Today's oil prices -- up in the mid-$60s today from less than $30 a barrel about two years ago -- presage a time of great worldwide upheaval, these experts warn. They say the 20th century could look blissfully calm next to the 21st.

"Starving to death again will become fashionable," Deffeyes said.

Deffeyes, 73, grew up in Oklahoma, Kansas, Texas, New Mexico and Wyoming, following his father, who worked for Indian Territory Illuminating Oil, from well to well.

Oil was plentiful in the United States then.

Deffeyes studied petroleum geology at the Colorado School of Mines and then, after a stint in the military, earned a doctorate in geology from Princeton. In the early 1960s, he worked for Shell, rubbing elbows with the highly productive and respected Hubbert.

Hubbert predicted in 1956 that U.S. oil production would peak in the 1970s. The theory was greeted with skepticism by many in the field, but it persuaded Deffeyes that the future of American oil was bleak enough that he should leave Shell and enter academia. Several years after the peak, the accuracy of the prediction was apparent. In 1982, at age 79, Hubbert published a 150-page paper explaining his methods.

At that time, Deffeyes was about halfway through a 32-year career at Princeton teaching basic geology and other courses.

He soon found that several respected researchers had already applied Hubbert's methods to the current world oil supply and determined the peak would arrive between 2005 and 2008. Deffeyes did the calculations himself and pinpointed the peak at Thanksgiving 2005.

The exactness of the prediction is somewhat tongue in cheek, but Deffeyes' point -- that the peak has either already arrived or will very soon -- is quite serious.

There are peaks and valleys all the time in oil production, and it may not be clear that the ultimate peak hit until a couple of years afterward, he said.

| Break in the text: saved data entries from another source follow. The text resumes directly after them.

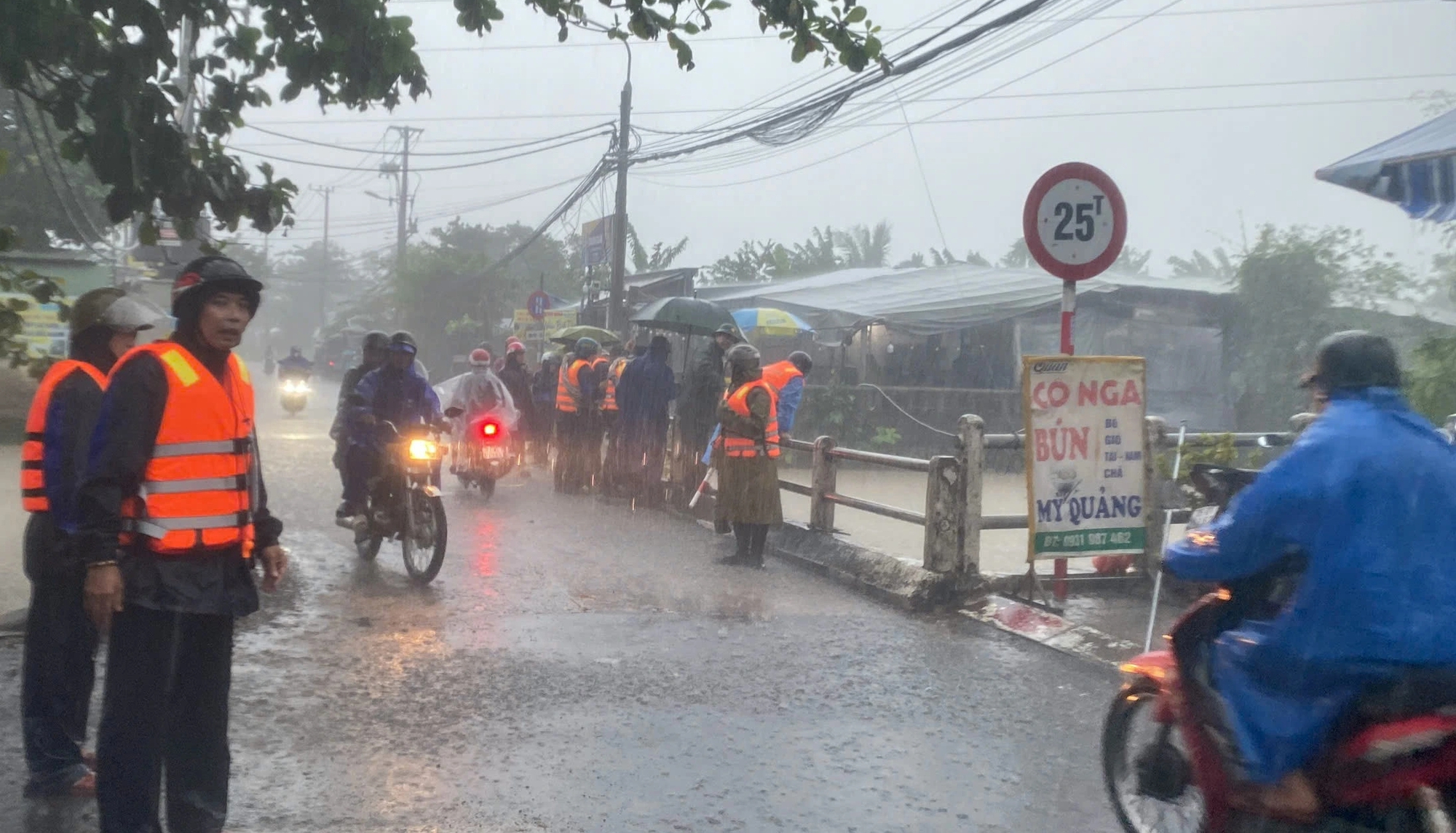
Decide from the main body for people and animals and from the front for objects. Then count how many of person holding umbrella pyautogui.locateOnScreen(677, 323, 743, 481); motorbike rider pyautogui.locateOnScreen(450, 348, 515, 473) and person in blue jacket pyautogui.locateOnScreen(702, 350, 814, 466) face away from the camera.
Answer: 1

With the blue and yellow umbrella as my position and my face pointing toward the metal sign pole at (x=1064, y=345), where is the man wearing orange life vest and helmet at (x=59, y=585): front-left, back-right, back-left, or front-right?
front-right

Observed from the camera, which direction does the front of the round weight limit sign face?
facing the viewer

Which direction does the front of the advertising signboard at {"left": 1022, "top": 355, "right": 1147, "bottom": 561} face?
toward the camera

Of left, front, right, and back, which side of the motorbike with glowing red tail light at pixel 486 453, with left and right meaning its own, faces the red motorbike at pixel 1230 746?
back

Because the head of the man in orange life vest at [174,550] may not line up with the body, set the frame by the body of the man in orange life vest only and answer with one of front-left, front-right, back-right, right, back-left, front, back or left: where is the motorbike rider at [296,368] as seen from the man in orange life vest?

In the long term, the nation will compensate with clean coal and nuclear energy, along with renewable sources like wind and solar power, Deffeyes said.

"It's the five-year time scale that I'm really scared about," he said.

There are many who doubt his theories. Economists, in particular, believe the supply and demand equation will spur innovation and conservation, and the problem will take care of itself.

Cambridge Energy Research Associates, recently released a report saying oil production capacity would outstrip demand at least through 2010, and that Deffeyes and his ilk do not fully appreciate the enormous potential of reserves in Russia, the Middle East, the Gulf of Mexico and elsewhere. The U.S. Geological Survey has predicted the peak won't come until 2037.

Mark Mills, co-author of the new book "The Bottomless Well: The Twilight of Fuel, the Virtue of Waste, and Why We Will Never Run Out of Energy," said Deffeyes is smart about geology, but wrong on this issue.

Higher prices will merely spur humankind to figure out how to extract oil from previously impenetrable sources, such as the oil sands of Canada, he said.

"I don't propose that there's an infinite supply of oil," said Mills, a physicist and partner in a venture capital fund. "I just propose that there's a lot more than most geologists would believe because the real metric of availability is technology, not geology."